> [Problem description] Write the following entries out again exactly, skipping each image.

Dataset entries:
□ □ □ □

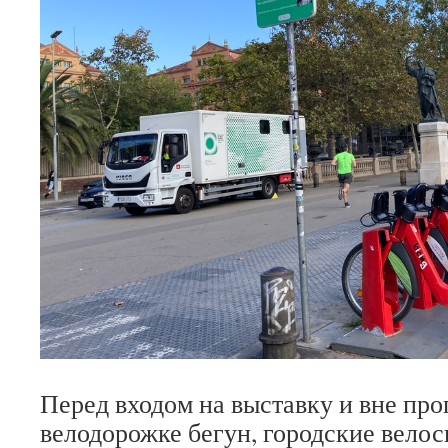
Перед входом на выставку и вне пр
велодорожке бегун, городские велос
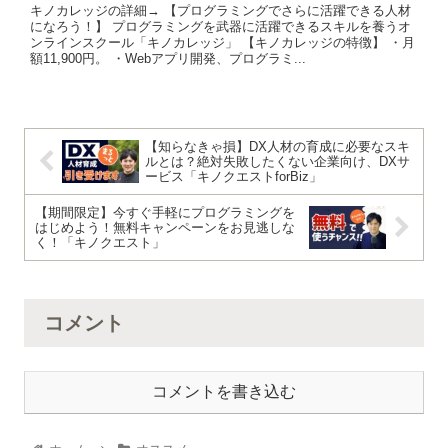
キノカレッジの詳細→ 【プログラミングでさらに活躍できる人材
になろう！】 プログラミングを武器に活躍できるスキルを養うオ
ンラインスクール「キノカレッジ」 【キノカレッジの特徴】 ・月
額11,900円。 ・Webアプリ開発、プログラミ...
【知らなきゃ損】DX人材の育成に必要なスキ
ルとは？絶対失敗したくない企業向け、DXサ
ービス「キノクエストforBiz」
【期間限定】今すぐ手軽にプログラミングを
はじめよう！無料キャンペーンをお見逃しな
く！「キノクエスト」
コメント
コメントを書き込む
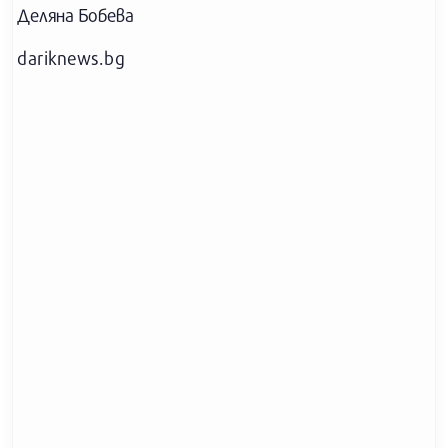
Деляна Бобева
dariknews.bg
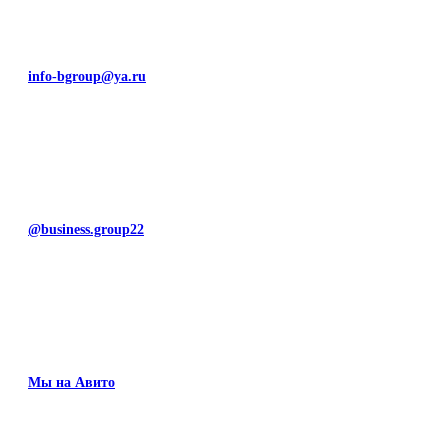
info-bgroup@ya.ru
@business.group22
Мы на Авито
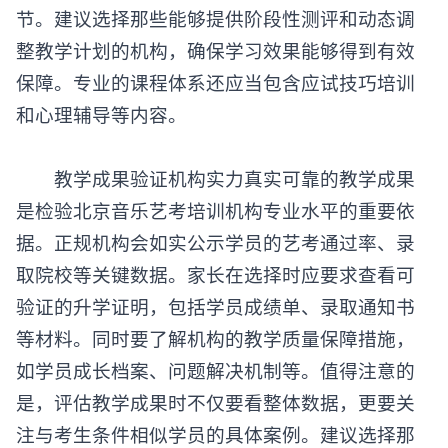
节。建议选择那些能够提供阶段性测评和动态调
整教学计划的机构，确保学习效果能够得到有效
保障。专业的课程体系还应当包含应试技巧培训
和心理辅导等内容。
​​教学成果验证机构实力​​真实可靠的教学成果
是检验北京
音乐艺考培训机构
专业水平的重要依
据。正规机构会如实公示学员的艺考通过率、录
取院校等关键数据。家长在选择时应要求查看可
验证的升学证明，包括学员成绩单、录取通知书
等材料。同时要了解机构的教学质量保障措施，
如学员成长档案、问题解决机制等。值得注意的
是，评估教学成果时不仅要看整体数据，更要关
注与考生条件相似学员的具体案例。建议选择那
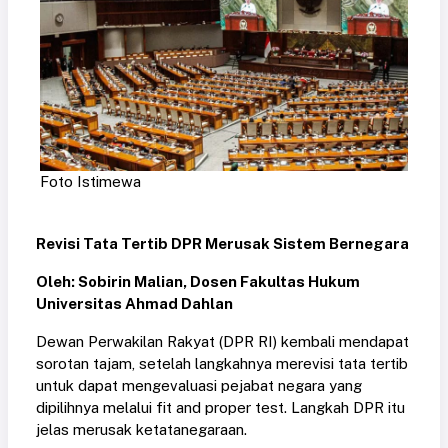
Foto Istimewa
Revisi Tata Tertib DPR Merusak Sistem Bernegara
Oleh: Sobirin Malian, Dosen Fakultas Hukum
Universitas Ahmad Dahlan
Dewan Perwakilan Rakyat (DPR RI) kembali mendapat
sorotan tajam, setelah langkahnya merevisi tata tertib
untuk dapat mengevaluasi pejabat negara yang
dipilihnya melalui fit and proper test. Langkah DPR itu
jelas merusak ketatanegaraan.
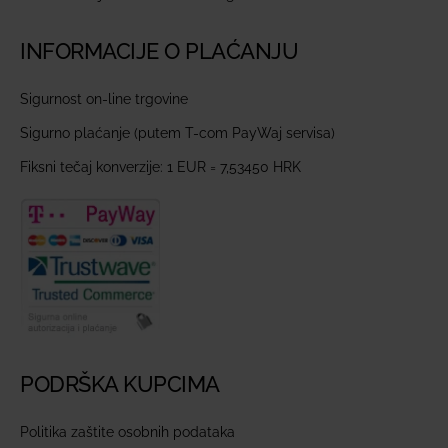
INFORMACIJE O PLAĆANJU
Sigurnost on-line trgovine
Sigurno plaćanje (putem T-com PayWaj servisa)
Fiksni tečaj konverzije: 1 EUR = 7,53450 HRK
PODRŠKA KUPCIMA
Politika zaštite osobnih podataka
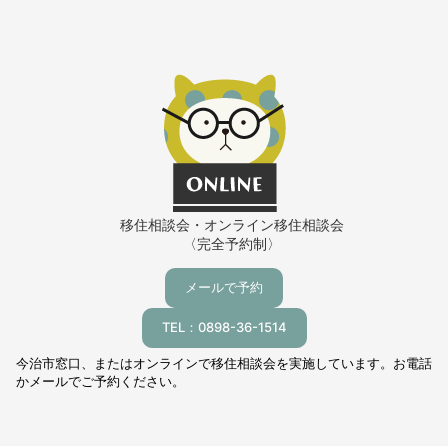
移住相談会・オンライン移住相談会
〈完全予約制〉
メールで予約
TEL：0898-36-1514
今治市窓口、またはオンラインで移住相談会を実施しています。お電話
かメールでご予約ください。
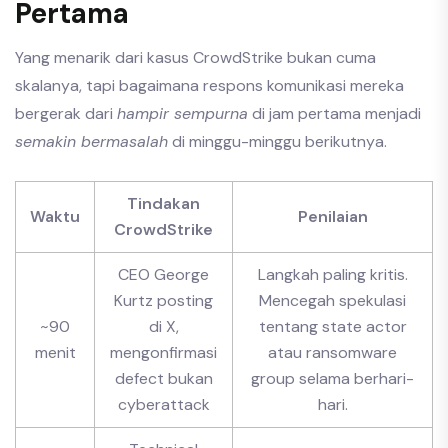
Pertama
Yang menarik dari kasus CrowdStrike bukan cuma
skalanya, tapi bagaimana respons komunikasi mereka
bergerak dari
hampir sempurna
di jam pertama menjadi
semakin bermasalah
di minggu-minggu berikutnya.
Tindakan
Waktu
Penilaian
CrowdStrike
CEO George
Langkah paling kritis.
Kurtz posting
Mencegah spekulasi
~90
di X,
tentang state actor
menit
mengonfirmasi
atau ransomware
defect bukan
group selama berhari-
cyberattack
hari.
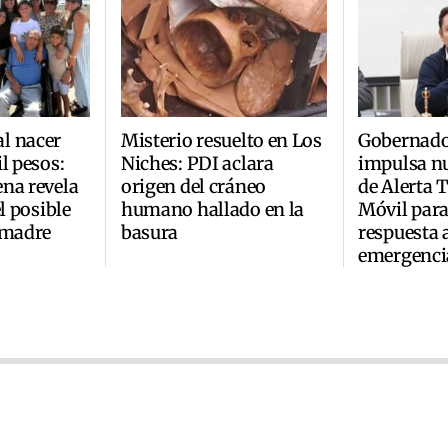
l nacer
Misterio resuelto en Los
Gobernado
l pesos:
Niches: PDI aclara
impulsa n
na revela
origen del cráneo
de Alerta
el posible
humano hallado en la
Móvil para
 madre
basura
respuesta 
emergenci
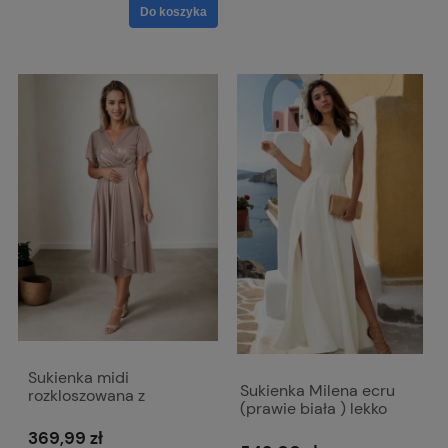
Do koszyka
Sukienka midi
Sukienka Milena ecru
rozkloszowana z
(prawie biała ) lekko
kopertowym dekoltem -
błyszcząca
Viki połyskująca beż
369,99 zł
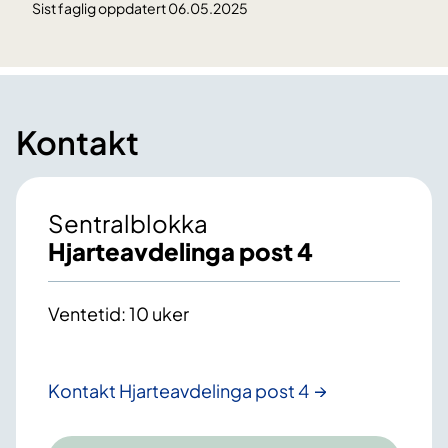
Sist faglig oppdatert 06.05.2025
Kontakt
Sentralblokka
Hjarteavdelinga post 4
Ventetid: 10 uker
Kontakt Hjarteavdelinga post 4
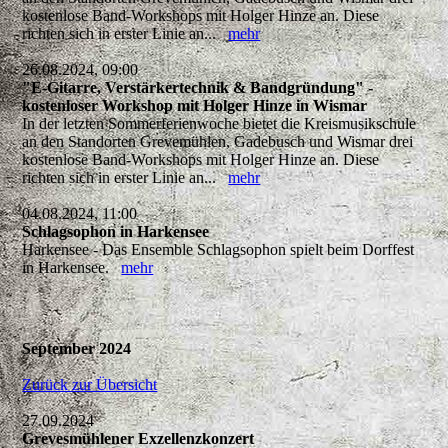
kostenlose Band-Workshops mit Holger Hinze an. Diese
richten sich in erster Linie an...
mehr
26.08.2024, 09:00
"E-Gitarre, Verstärkertechnik & Bandgründung" -
kostenloser Workshop mit Holger Hinze in Wismar
In der letzten Sommerferienwoche bietet die Kreismusikschule
an den Standorten Grevemühlen, Gadebusch und Wismar drei
kostenlose Band-Workshops mit Holger Hinze an. Diese
richten sich in erster Linie an...
mehr
04.08.2024, 11:00
Schlagsophon in Harkensee
Harkensee - Das Ensemble Schlagsophon spielt beim Dorffest
in Harkensee.
mehr
September 2024
Zurück zur Übersicht
27.09.2024
Grevesmühlener Exzellenzkonzert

□ □ □ □

> [Written response]
Перед входом на выставку и вне пр
велодорожке бегун, городские велос
キノカレッジの詳細→ 【プログラミングでさらに活躍できる人材
になろう！】 プログラミングを武器に活躍できるスキルを養うオ
ンラインスクール「キノカレッジ」 【キノカレッジの特徴】 ・月
額11,900円。 ・Webアプリ開発、プログラミ...
【知らなきゃ損】DX人材の育成に必要なスキ
ルとは？絶対失敗したくない企業向け、DXサ
ービス「キノクエストforBiz」
【期間限定】今すぐ手軽にプログラミングを
はじめよう！無料キャンペーンをお見逃しな
く！「キノクエスト」
コメント
コメントを書き込む
Деляна Бобева
dariknews.bg
info-bgroup@ya.ru
@business.group22
Мы на Авито
节。建议选择那些能够提供阶段性测评和动态调
整教学计划的机构，确保学习效果能够得到有效
保障。专业的课程体系还应当包含应试技巧培训
和心理辅导等内容。
​​教学成果验证机构实力​​真实可靠的教学成果
是检验北京
音乐艺考培训机构
专业水平的重要依
据。正规机构会如实公示学员的艺考通过率、录
取院校等关键数据。家长在选择时应要求查看可
验证的升学证明，包括学员成绩单、录取通知书
等材料。同时要了解机构的教学质量保障措施，
如学员成长档案、问题解决机制等。值得注意的
是，评估教学成果时不仅要看整体数据，更要关
注与考生条件相似学员的具体案例。建议选择那
Foto Istimewa
Revisi Tata Tertib DPR Merusak Sistem Bernegara
Oleh: Sobirin Malian, Dosen Fakultas Hukum
Universitas Ahmad Dahlan
Dewan Perwakilan Rakyat (DPR RI) kembali mendapat
sorotan tajam, setelah langkahnya merevisi tata tertib
untuk dapat mengevaluasi pejabat negara yang
dipilihnya melalui fit and proper test. Langkah DPR itu
jelas merusak ketatanegaraan.
INFORMACIJE O PLAĆANJU
Sigurnost on-line trgovine
Sigurno plaćanje (putem T-com PayWaj servisa)
Fiksni tečaj konverzije: 1 EUR = 7,53450 HRK
PODRŠKA KUPCIMA
Politika zaštite osobnih podataka
移住相談会・オンライン移住相談会
〈完全予約制〉
メールで予約
TEL：0898-36-1514
今治市窓口、またはオンラインで移住相談会を実施しています。お電話
かメールでご予約ください。
Pertama
Yang menarik dari kasus CrowdStrike bukan cuma
skalanya, tapi bagaimana respons komunikasi mereka
bergerak dari
hampir sempurna
di jam pertama menjadi
semakin bermasalah
di minggu-minggu berikutnya.
Tindakan
Waktu
Penilaian
CrowdStrike
CEO George
Langkah paling kritis.
Kurtz posting
Mencegah spekulasi
~90
di X,
tentang state actor
menit
mengonfirmasi
atau ransomware
defect bukan
group selama berhari-
cyberattack
hari.
l nacer
Misterio resuelto en Los
Gobernado
l pesos:
Niches: PDI aclara
impulsa n
na revela
origen del cráneo
de Alerta
el posible
humano hallado en la
Móvil para
 madre
basura
respuesta 
emergenci
Do koszyka
Sukienka midi
Sukienka Milena ecru
rozkloszowana z
(prawie biała ) lekko
kopertowym dekoltem -
błyszcząca
Viki połyskująca beż
369,99 zł
Sist faglig oppdatert 06.05.2025
Kontakt
Sentralblokka
Hjarteavdelinga post 4
Ventetid: 10 uker
Kontakt Hjarteavdelinga post 4
kostenlose Band-Workshops mit Holger Hinze an. Diese
richten sich in erster Linie an...
mehr
26.08.2024, 09:00
"E-Gitarre, Verstärkertechnik & Bandgründung" -
kostenloser Workshop mit Holger Hinze in Wismar
In der letzten Sommerferienwoche bietet die Kreismusikschule
an den Standorten Grevemühlen, Gadebusch und Wismar drei
kostenlose Band-Workshops mit Holger Hinze an. Diese
richten sich in erster Linie an...
mehr
04.08.2024, 11:00
Schlagsophon in Harkensee
Harkensee - Das Ensemble Schlagsophon spielt beim Dorffest
in Harkensee.
mehr
September 2024
Zurück zur Übersicht
27.09.2024
Grevesmühlener Exzellenzkonzert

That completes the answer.